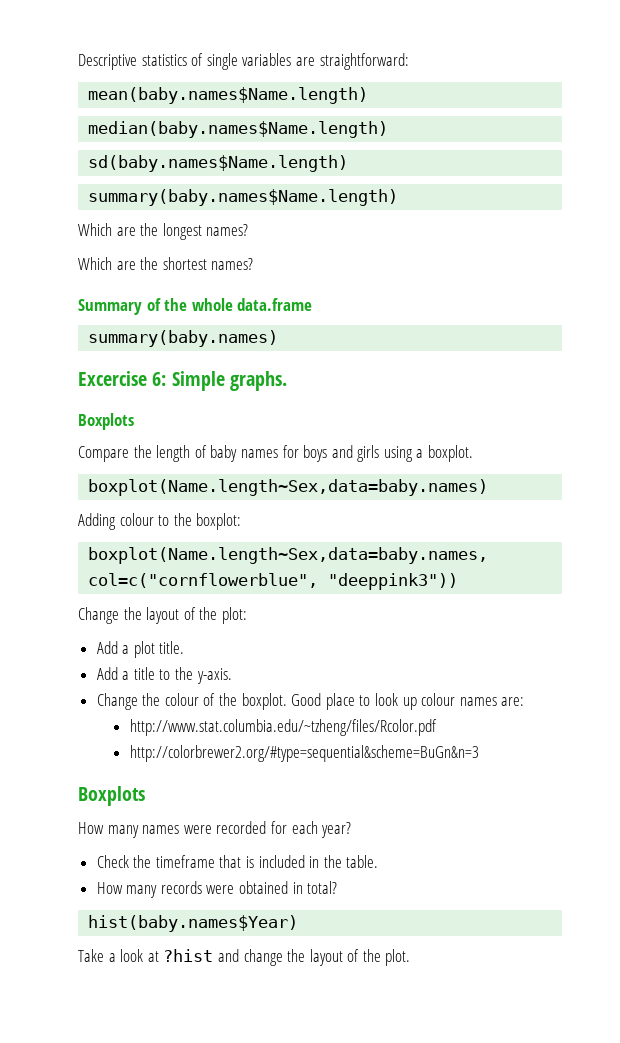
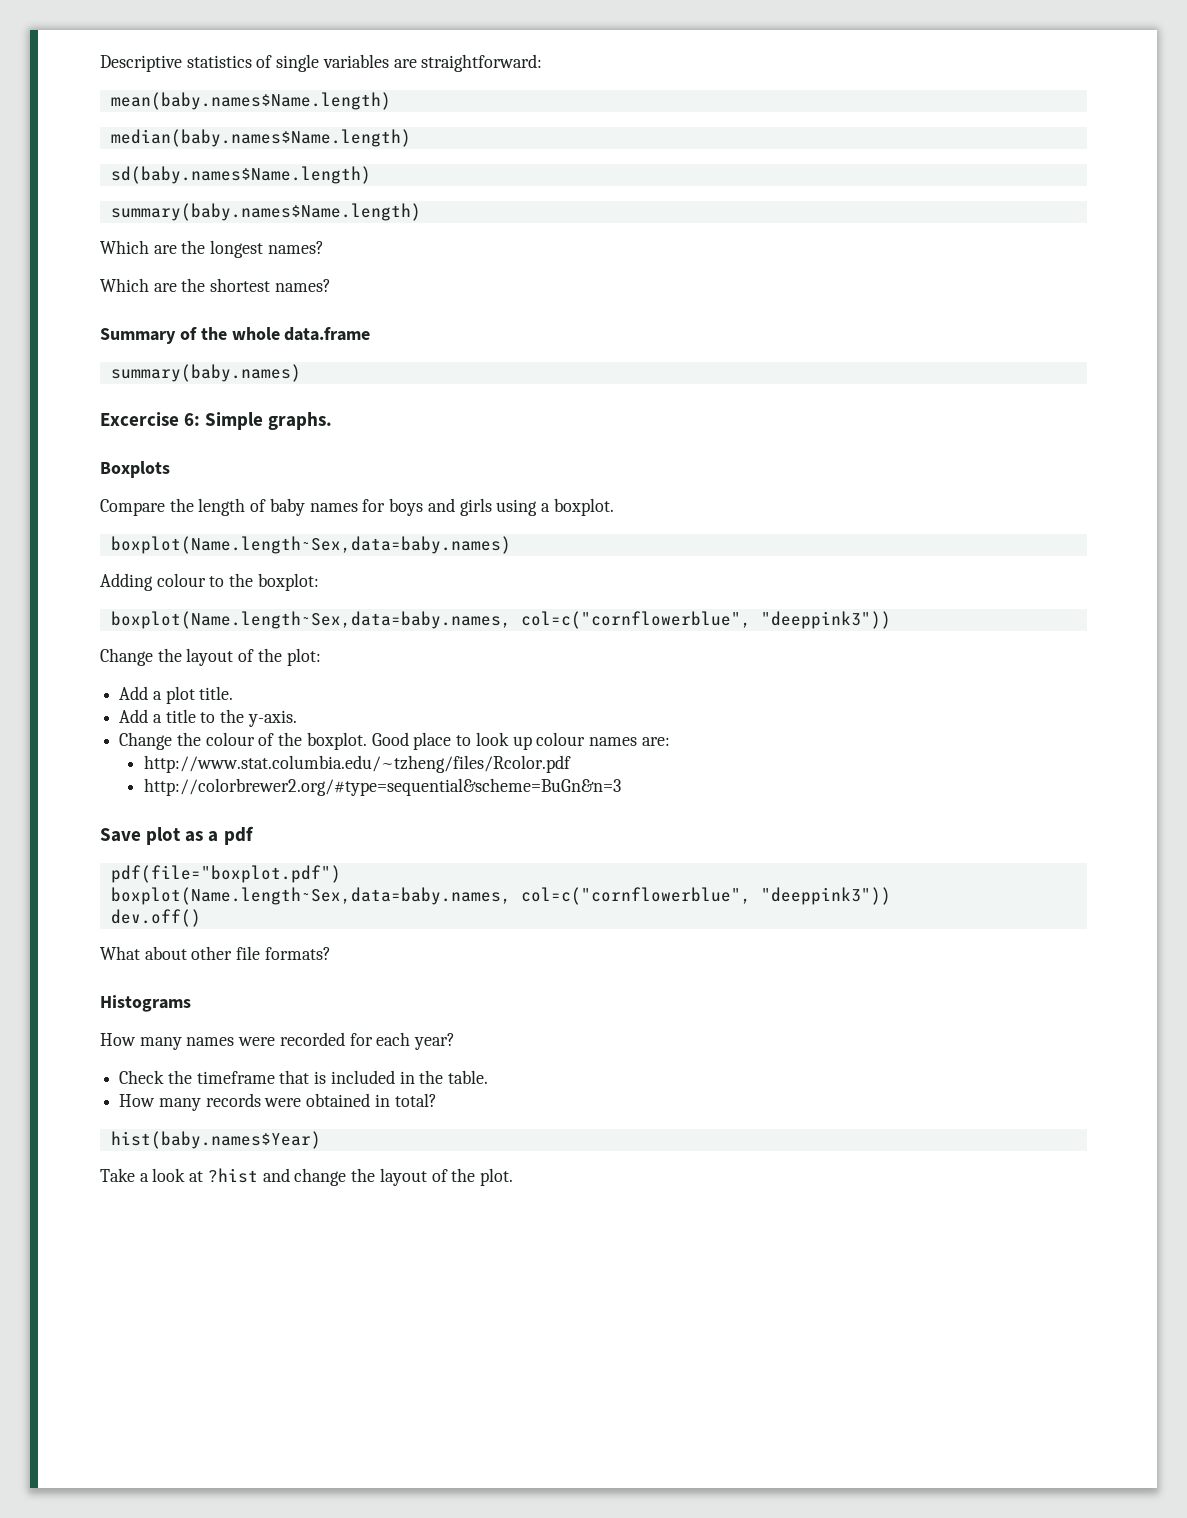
[78,786,145,806] Boxplots -> [100,826,254,845] [110,865,341,883] [110,887,891,905] [110,909,201,927] [100,946,331,960] [100,995,191,1012] Save plot as a pdf // pdf(file="boxplot.pdf") // boxplot(Name.length~Sex,data=baby.names, col=c("cornflowerblue", "deeppink3")) // dev.off() // What about other file formats? // Histograms

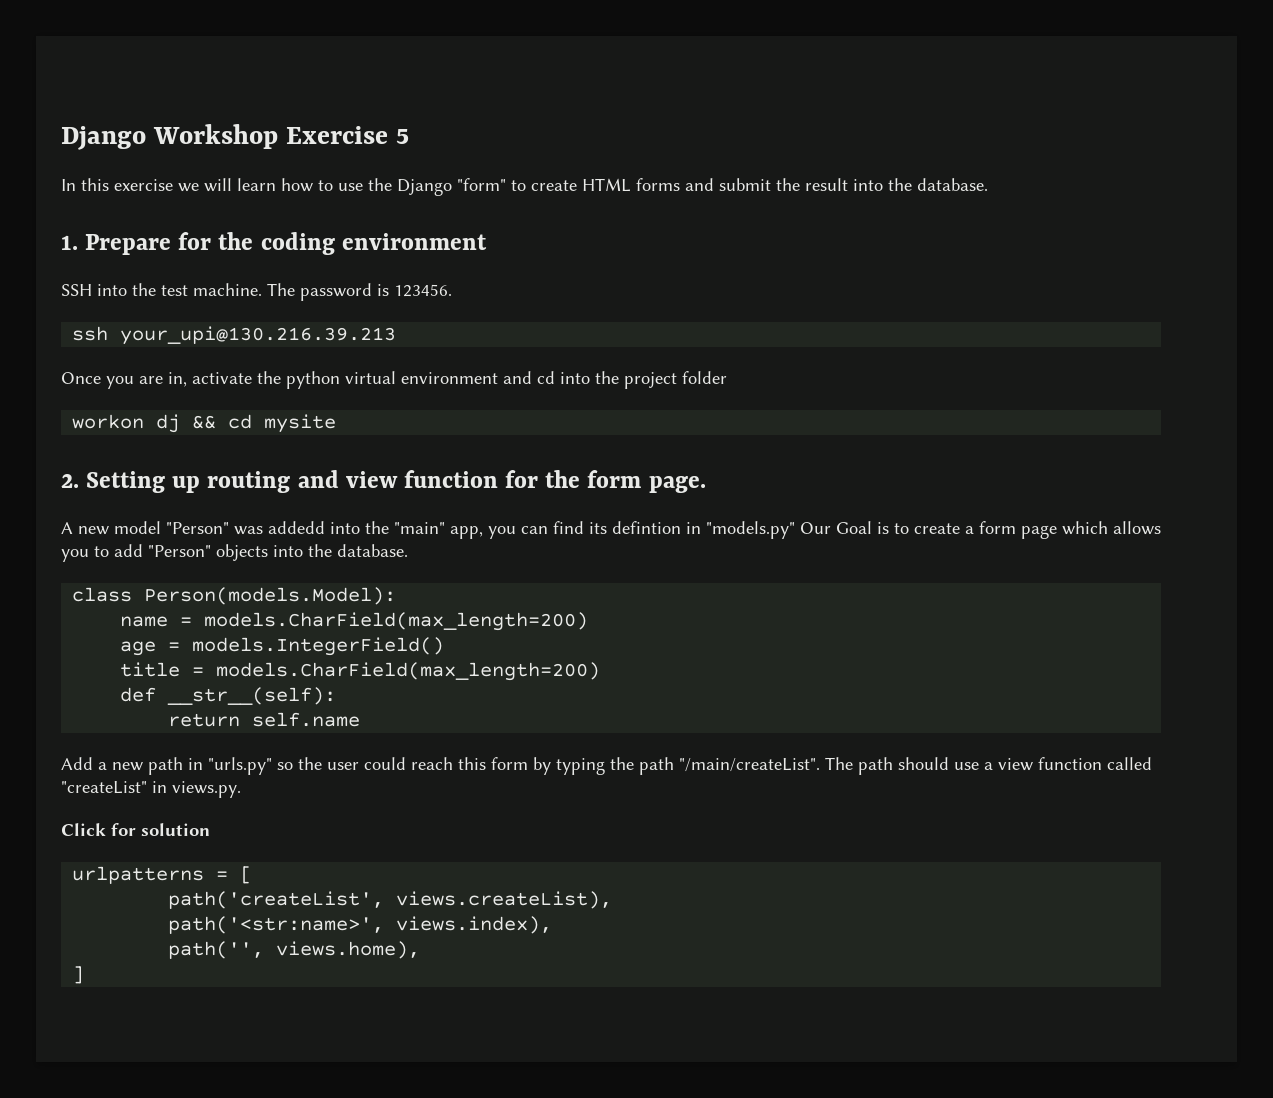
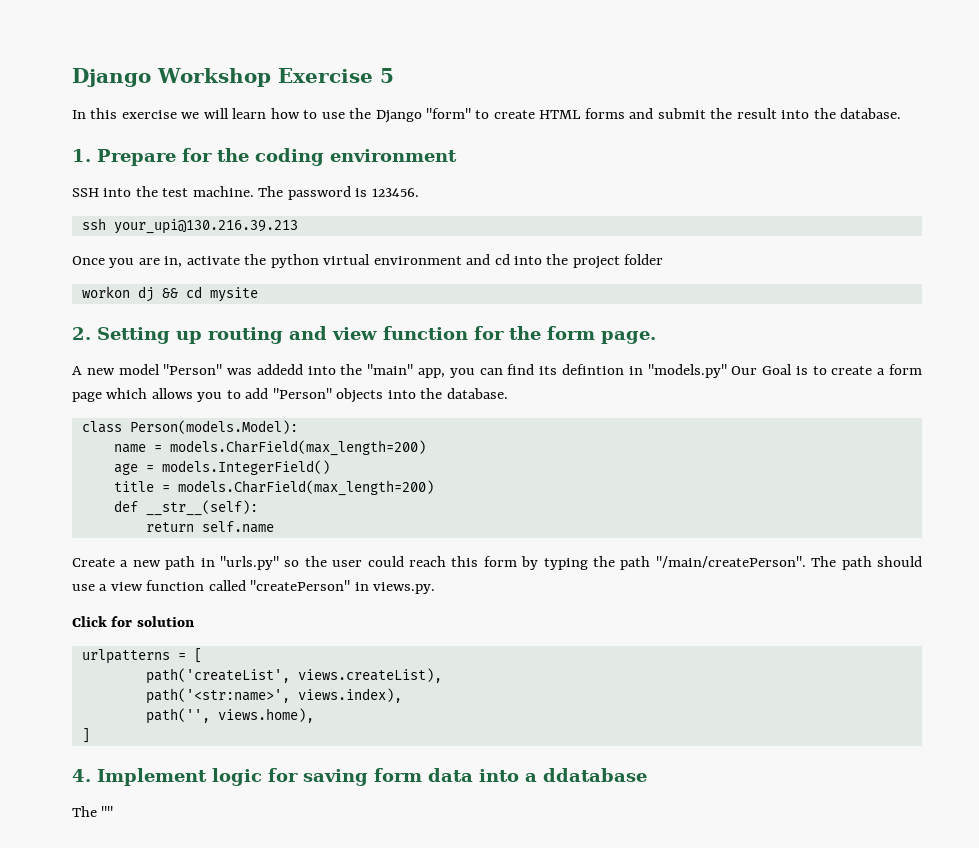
[61,757,93,770] Add -> [72,558,115,567] Create
[679,758,820,772] "/main/createList". -> [655,556,806,568] "/main/createPerson".
[61,781,147,794] "createList" -> [250,580,351,591] "createPerson"
(85, 975) none -> [72,768,647,786] [72,806,114,817] // 4. Implement logic for saving form data into a ddatabase // The ""

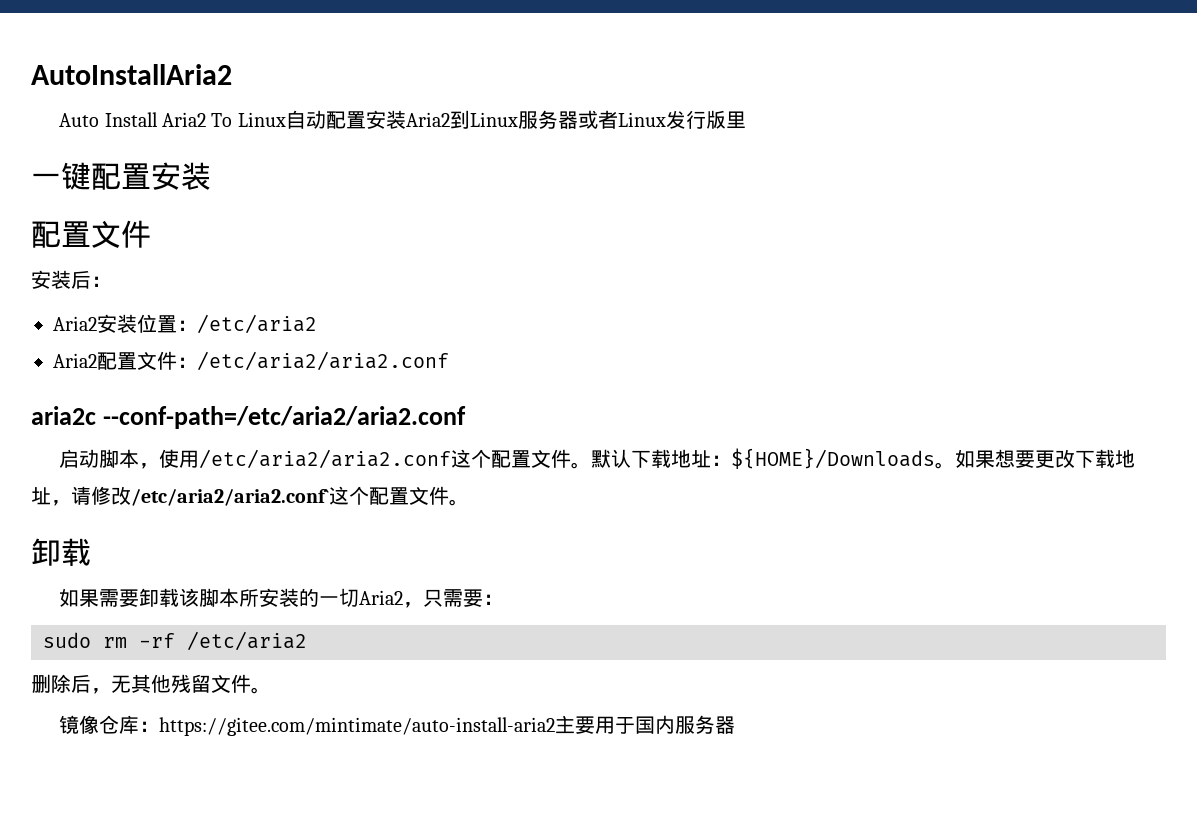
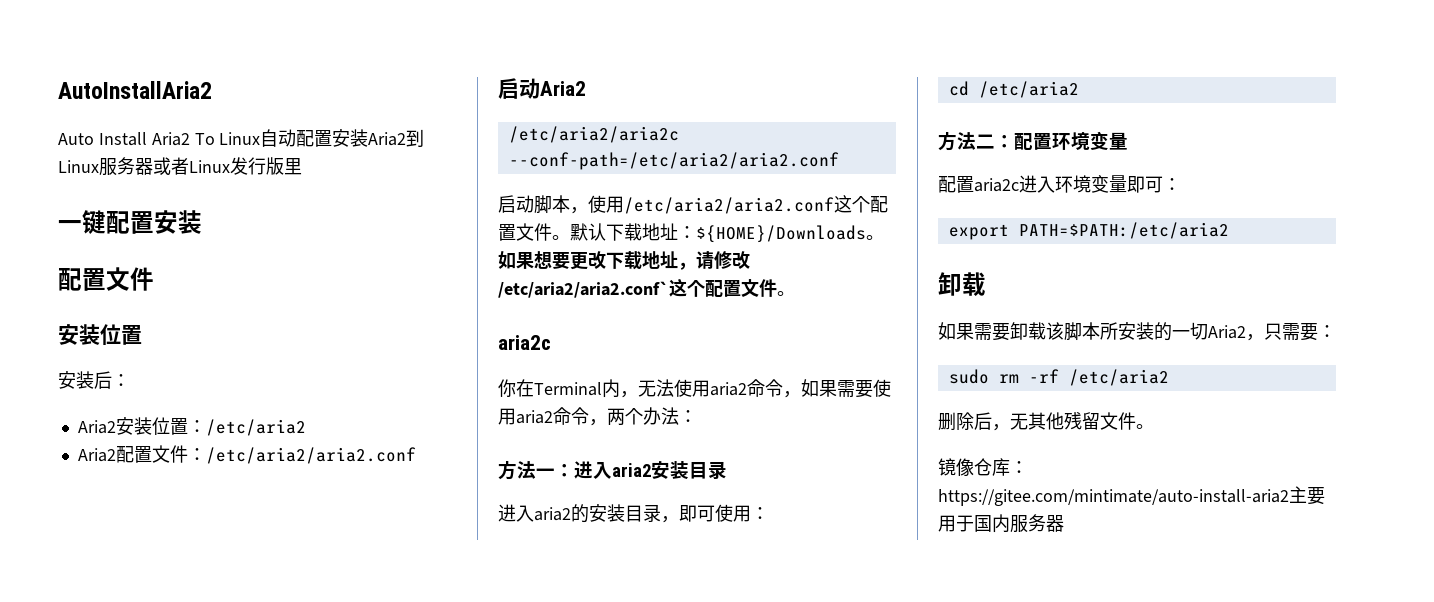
(151, 234) none -> [58,324,142,345] // 安装位置
[31,406,96,425] aria2c -> [498,78,586,99] [508,126,679,143] 启动Aria2 // /etc/aria2/aria2c
(469, 502) none -> [498,335,551,350] [498,379,891,398] [498,407,697,426] [498,460,727,480] [498,504,769,523] [948,81,1079,98] [938,131,1128,151] [938,175,1181,193] [948,222,1229,240] // aria2c // 你在Terminal内，无法使用aria2命令，如果需要使用aria2命令，两个办法： // 方法一：进入aria2安装目录 // 进入aria2的安装目录，即可使用： // cd /etc/aria2 // 方法二：配置环境变量 // 配置aria2c进入环境变量即可： // export PATH=$PATH:/etc/aria2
● ● ●
● **PROBLEM**: Could you copy exactly the lines from the one containing "(151, 234) none -> [58,324,142,345] // 安装位置" through the end of the records above, and nothing more?

● **SOLUTION FOR THIS TASK**:
(151, 234) none -> [58,324,142,345] // 安装位置
[31,406,96,425] aria2c -> [498,78,586,99] [508,126,679,143] 启动Aria2 // /etc/aria2/aria2c
(469, 502) none -> [498,335,551,350] [498,379,891,398] [498,407,697,426] [498,460,727,480] [498,504,769,523] [948,81,1079,98] [938,131,1128,151] [938,175,1181,193] [948,222,1229,240] // aria2c // 你在Terminal内，无法使用aria2命令，如果需要使用aria2命令，两个办法： // 方法一：进入aria2安装目录 // 进入aria2的安装目录，即可使用： // cd /etc/aria2 // 方法二：配置环境变量 // 配置aria2c进入环境变量即可： // export PATH=$PATH:/etc/aria2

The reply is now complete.